FRAGMENTO PARA LEER:
══════════════════════════════

Hoy he visitado a David. Fui yo quien le diagnosticó hace unos cuantos años de esclerosis múltiple (EM). Desde hace algo más de 4, está tomando un tratamiento oral, no ha tenido brotes, y las resonancias (RM) no muestran actividad, pero él va empeorando. Esta es una condición conocida.
El hecho de empeorar, lo que llamamos progresar, ocurre a pesar de que la enfermedad no esté activa desde el punto de vista inflamatorio, es decir no haya brotes y la RM no muestre más lesiones.
David me ha preguntado que por qué no le cambio el tratamiento. Me ha pedido información sobre las células madre, sobre el nuevo fármaco que acaban de anunciar en los medios de comunicación, que te lo tomas y estás 4 años sin enterarte de la enfermedad, y me ha explicado que conoce a una persona cercana que le han cambiado ya 3 veces de tratamiento, y le ha dicho que el último tratamiento le va bien. No entiende por qué él no cambia, por qué no le aconsejo nada nuevo.

══════════════════════════════

OBJETIVO DEL EJERCICIO: Imprime, sin cambiar nada, el pasaje del texto sobre la esclerosis múltiple que abarca todo lo que va desde "Hoy he visitado" hasta "una condición conocida.".

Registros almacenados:
══════════════════════════════

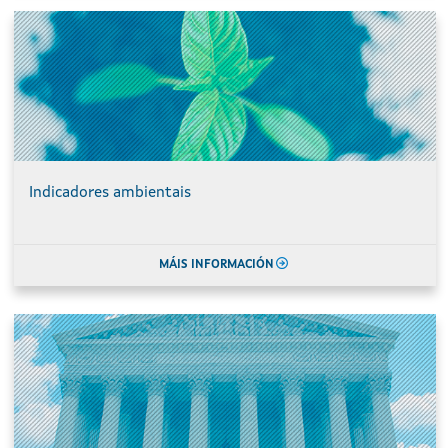
Indicadores ambientais
MÁIS INFORMACIÓN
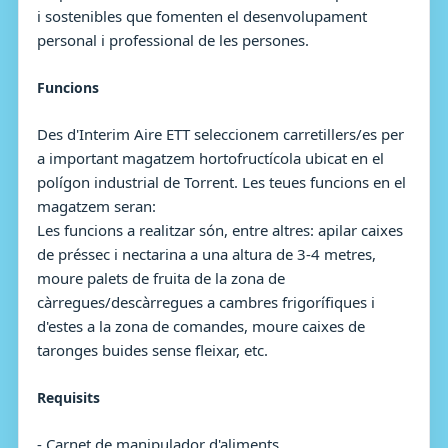
i sostenibles que fomenten el desenvolupament
personal i professional de les persones.
Funcions
Des d'Interim Aire ETT seleccionem carretillers/es per
a important magatzem hortofructícola ubicat en el
polígon industrial de Torrent. Les teues funcions en el
magatzem seran:
Les funcions a realitzar són, entre altres: apilar caixes
de préssec i nectarina a una altura de 3-4 metres,
moure palets de fruita de la zona de
càrregues/descàrregues a cambres frigorífiques i
d'estes a la zona de comandes, moure caixes de
taronges buides sense fleixar, etc.
Requisits
- Carnet de manipulador d'aliments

══════════════════════════════

RESULTADO ESPERADO:
Hoy he visitado a David. Fui yo quien le diagnosticó hace unos cuantos años de esclerosis múltiple (EM). Desde hace algo más de 4, está tomando un tratamiento oral, no ha tenido brotes, y las resonancias (RM) no muestran actividad, pero él va empeorando. Esta es una condición conocida.